| Passage shown |
_ _ _ _ _ _ _

Les Marges du christianisme
- Cover of the first edition
- Editor: Jean-Pierre Chantin
- Language: French
- Series: Dictionnaire du monde religieux dans la France contemporaine
- Subject: Cults, western esotericism
- Publisher: Éditions Beauchesne [fr]
- Publication date: 2001
- Publication place: France
- Media type: Encyclopedic dictionary
- Pages: 277
- ISBN: 2-7010-1418-2
- OCLC: 48745879

= Les Marges du christianisme =

2001 encyclopedia by Jean-Pierre Chantin

Les Marges du christianisme: "Sectes", dissidences, ésotérisme is an encyclopedic dictionary of religion edited by Jean-Pierre Chantin. The tenth volume of the Dictionnaire du monde religieux dans la France contemporaine reference book series, it was published in 2001 by Éditions Beauchesne. The volume contains 188 entries written by 41 individual contributors, which is preceded by an introduction that defines the scope of the volume and discusses the history of many of the topics covered.

This volume focuses on marginal and dissident aspects of Christianity, including cults, esoteric groups, and millennialist movements. It received a largely positive critical reception, with praise for its comprehensiveness and neutral tone. Reviewers noted its inclusion of lesser known figures and praised its introduction. Some reviewers criticized the idea behind the volume itself, that of the "margins", and found some inclusions to be either not very marginal or not very Christian.

_ _ _ _ _ _ _

| Data excerpt |
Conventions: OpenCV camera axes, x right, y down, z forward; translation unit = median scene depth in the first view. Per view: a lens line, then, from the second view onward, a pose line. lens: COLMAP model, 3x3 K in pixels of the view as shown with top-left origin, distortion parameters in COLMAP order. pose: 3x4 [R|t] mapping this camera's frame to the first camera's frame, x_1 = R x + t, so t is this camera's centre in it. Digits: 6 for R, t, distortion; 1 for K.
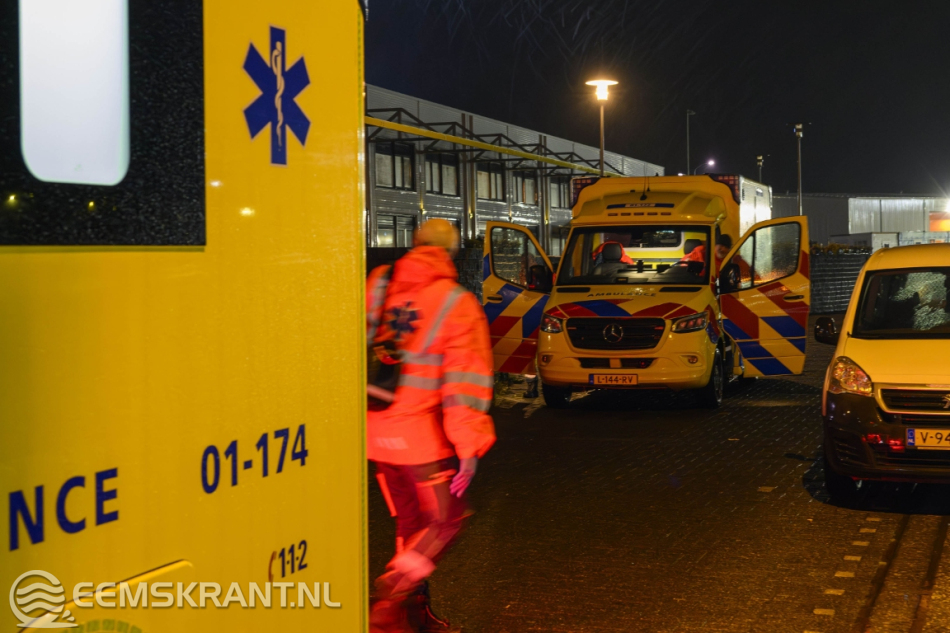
lens RADIAL K [[1618.2, 0, 475.0], [0, 1618.2, 316.5], [0, 0, 1]] dist [-0.019566, -0.027702]
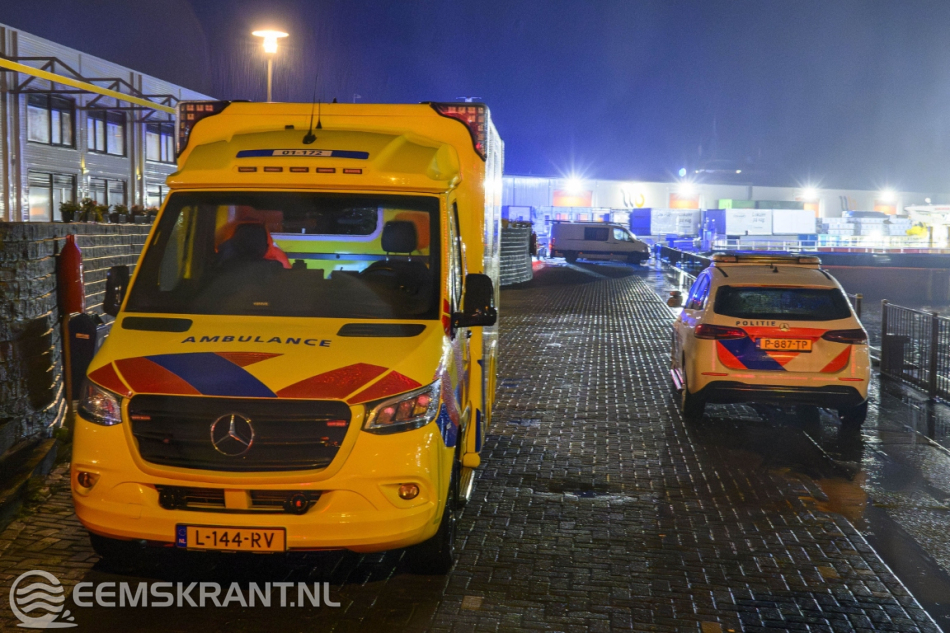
lens RADIAL K [[1385.8, 0, 475.0], [0, 1385.8, 316.5], [0, 0, 1]] dist [0.038550, 0.029858]
pose [[0.975692, 0.015205, 0.218620, 0.057158], [-0.022236, 0.999311, 0.029734, -0.029706], [-0.218017, -0.033872, 0.975357, 0.528910]]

_ _ _ _ _ _ _

| Task objective |
Name every kind of group or movement that the passage on Les Marges du christianisme gives as an example of the marginal and dissident aspects of Christianity on which the volume focuses.

| Written solution |
Cults, esoteric groups, and millennialist movements.